“Life’s but a walking shadow, a poor player that struts and frets his hour upon the stage, and then is heard no more; it is a tale told by an idiot, full of sound and fury, signifying nothing.” — Macbeth Act 5, Scene 5”
Hush is set on a dismal beach a year after Jo has mysteriously disappeared. It is about the effects that the disappearance is having on those she left behind. Or else it’s about socialism and the failure of the left. Or it’s about failure to communicate.
Rosa, Jo’s indifferent/depressed 15-year-old daughter, has been having sex on the beach with a disturbed homeless boy called Dogboy, who acts like a dog and spends most of his time naked. Louise, Jo’s sister and Rosa’s guardian, is arguing with her mediocre novelist boyfriend Tony. Denise, the housecleaner, daydreams of going to Tibet. Then Colin comes in and tells everyone that Jo held strong beliefs, was at Greenham Common, wouldn’t drink coffee because of the oppression of the coffee workers, and we have a brief argument about the failures of society and where Rosa belongs.
There is loads of angst dripped and spattered and poured all over the place. The debates are clumsy and unsupported, overly emotional and come out of nowhere.

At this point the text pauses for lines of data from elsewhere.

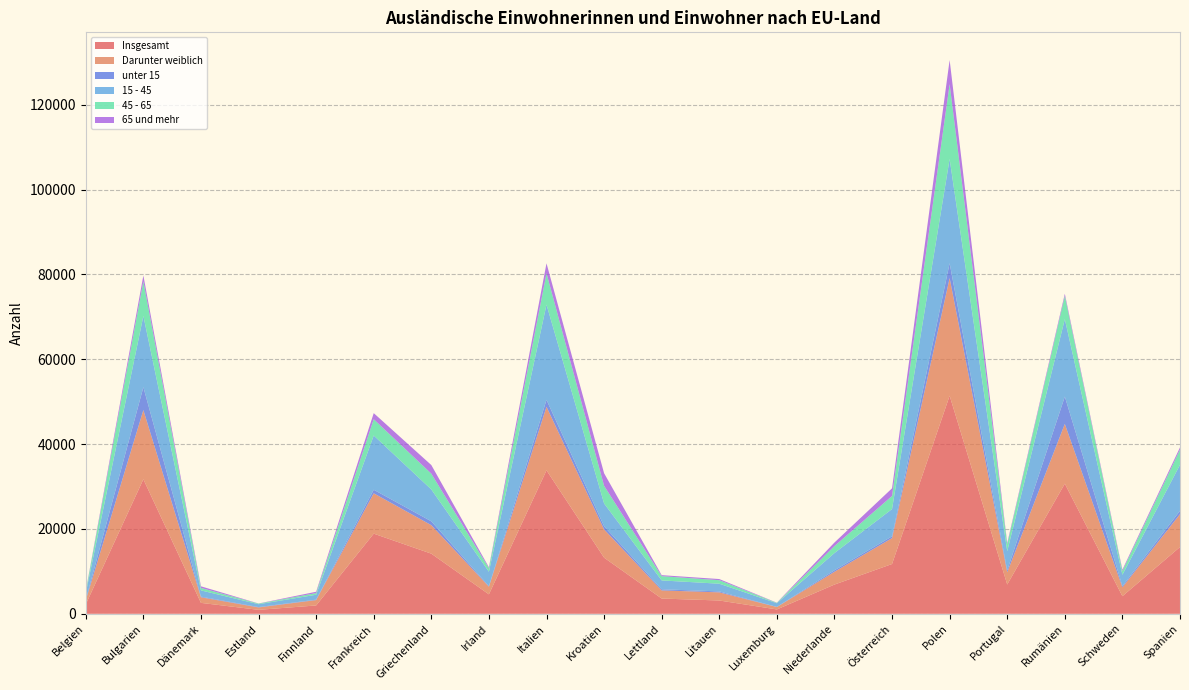

Reading left to right, transcribe all the data shown in this chart.

Insgesamt: Belgien=2228	Bulgarien=31717	Dänemark=2576	Estland=934	Finnland=1965	Frankreich=18897	Griechenland=14175	Irland=4583	Italien=33822	Kroatien=13235	Lettland=3596	Litauen=3136	Luxemburg=1027	Niederlande=6893	Österreich=11740	Polen=51404	Portugal=6903	Rumänien=30680	Schweden=4147	Spanien=15745
Darunter weiblich: Belgien=960	Bulgarien=16312	Dänemark=1326	Estland=564	Finnland=1269	Frankreich=9511	Griechenland=6717	Irland=1805	Italien=14979	Kroatien=6665	Lettland=1917	Litauen=1920	Luxemburg=569	Niederlande=3015	Österreich=6105	Polen=27743	Portugal=2887	Rumänien=14085	Schweden=2104	Spanien=7744
unter 15: Belgien=114	Bulgarien=5400	Dänemark=146	Estland=92	Finnland=100	Frankreich=839	Griechenland=912	Irland=117	Italien=1644	Kroatien=735	Lettland=267	Litauen=219	Luxemburg=25	Niederlande=354	Österreich=418	Polen=3499	Portugal=440	Rumänien=6442	Schweden=276	Spanien=800
15 - 45: Belgien=1585	Bulgarien=16782	Dänemark=1468	Estland=668	Finnland=1157	Frankreich=12788	Griechenland=7510	Irland=3416	Italien=22443	Kroatien=5375	Lettland=2088	Litauen=1820	Luxemburg=868	Niederlande=4056	Österreich=6432	Polen=24586	Portugal=4529	Rumänien=18254	Schweden=2676	Spanien=10837
45 - 65: Belgien=406	Bulgarien=8167	Dänemark=580	Estland=141	Finnland=391	Frankreich=3831	Griechenland=3724	Irland=817	Italien=7383	Kroatien=4162	Lettland=1007	Litauen=827	Luxemburg=85	Niederlande=1650	Österreich=3084	Polen=17647	Portugal=1611	Rumänien=5489	Schweden=879	Spanien=3577
65 und mehr: Belgien=123	Bulgarien=1368	Dänemark=382	Estland=33	Finnland=317	Frankreich=1439	Griechenland=2029	Irland=233	Italien=2352	Kroatien=2963	Lettland=234	Litauen=270	Luxemburg=49	Niederlande=833	Österreich=1806	Polen=5672	Portugal=323	Rumänien=495	Schweden=316	Spanien=531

Rosa realizes she is pregnant by Dogboy, who is likely insane and may have killed her mother. She begins to punch herself in the uterus and bleed out as the play ends.
Random Thoughts Written Down as I Read:
The language is stilted, juvenile, pretentious.
Cole’s monologues are stilted and disjointed.
The emotions are exaggerated, but I don’t care about these people or anything that’s going on.
Why does Colin even think for one instant he has any claim on his dead former lover’s teenage daughter? He’s just here to suddenly rant about communism, socialism, coffee boycotts, neofascism, the proletariat, and the working class.
And then we are back to doing nothing.
The characters wait for something that never happens. They take no actions.
WTF:
“The difficulty is that at the moment there is not an accepted way of looking at the world if you are a left-wing writer.”—April de Angelis, about “Hush.”